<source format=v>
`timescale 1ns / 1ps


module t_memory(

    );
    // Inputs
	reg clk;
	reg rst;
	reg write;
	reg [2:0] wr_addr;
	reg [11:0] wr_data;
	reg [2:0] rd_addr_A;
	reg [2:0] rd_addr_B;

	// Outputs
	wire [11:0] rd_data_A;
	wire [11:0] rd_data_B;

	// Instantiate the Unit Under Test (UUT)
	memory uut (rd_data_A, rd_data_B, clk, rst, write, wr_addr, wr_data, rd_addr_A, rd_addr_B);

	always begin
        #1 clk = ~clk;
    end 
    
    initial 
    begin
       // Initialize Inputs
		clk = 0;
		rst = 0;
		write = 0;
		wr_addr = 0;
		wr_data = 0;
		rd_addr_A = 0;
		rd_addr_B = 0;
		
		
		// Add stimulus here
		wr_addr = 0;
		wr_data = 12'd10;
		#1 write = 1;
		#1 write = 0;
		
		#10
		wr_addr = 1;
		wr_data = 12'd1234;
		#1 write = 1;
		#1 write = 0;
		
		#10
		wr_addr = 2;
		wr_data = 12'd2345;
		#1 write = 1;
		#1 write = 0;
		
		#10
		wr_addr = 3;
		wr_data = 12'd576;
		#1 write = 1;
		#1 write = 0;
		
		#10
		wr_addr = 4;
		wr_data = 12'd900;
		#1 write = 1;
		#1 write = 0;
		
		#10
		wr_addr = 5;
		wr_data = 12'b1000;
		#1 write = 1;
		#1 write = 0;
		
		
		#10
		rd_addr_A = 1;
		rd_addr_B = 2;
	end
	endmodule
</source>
==
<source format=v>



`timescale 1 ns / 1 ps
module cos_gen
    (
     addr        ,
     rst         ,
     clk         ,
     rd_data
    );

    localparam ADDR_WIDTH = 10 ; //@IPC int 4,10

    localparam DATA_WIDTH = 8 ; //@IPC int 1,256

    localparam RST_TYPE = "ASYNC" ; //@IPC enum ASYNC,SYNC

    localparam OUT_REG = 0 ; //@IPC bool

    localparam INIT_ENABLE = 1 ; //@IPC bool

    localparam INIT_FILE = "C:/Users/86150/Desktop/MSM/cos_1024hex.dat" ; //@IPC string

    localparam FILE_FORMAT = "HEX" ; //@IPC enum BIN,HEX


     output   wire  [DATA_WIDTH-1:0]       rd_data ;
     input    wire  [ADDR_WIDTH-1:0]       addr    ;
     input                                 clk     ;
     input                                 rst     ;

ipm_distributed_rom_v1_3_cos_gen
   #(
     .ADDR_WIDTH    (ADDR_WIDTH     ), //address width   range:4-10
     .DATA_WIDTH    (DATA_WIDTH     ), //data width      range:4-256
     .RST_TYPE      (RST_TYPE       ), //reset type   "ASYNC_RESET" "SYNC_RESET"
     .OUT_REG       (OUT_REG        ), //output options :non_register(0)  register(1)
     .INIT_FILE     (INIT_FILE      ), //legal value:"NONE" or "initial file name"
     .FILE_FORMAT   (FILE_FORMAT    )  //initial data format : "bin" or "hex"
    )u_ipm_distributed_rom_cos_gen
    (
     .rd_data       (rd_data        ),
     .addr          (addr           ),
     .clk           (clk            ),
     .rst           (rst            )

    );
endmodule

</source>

◆ WHAT IS EXPECTED: Among the entries above, how many lines include the word "enum"? Reply with the number only.

◆ FINISHED TASK: 2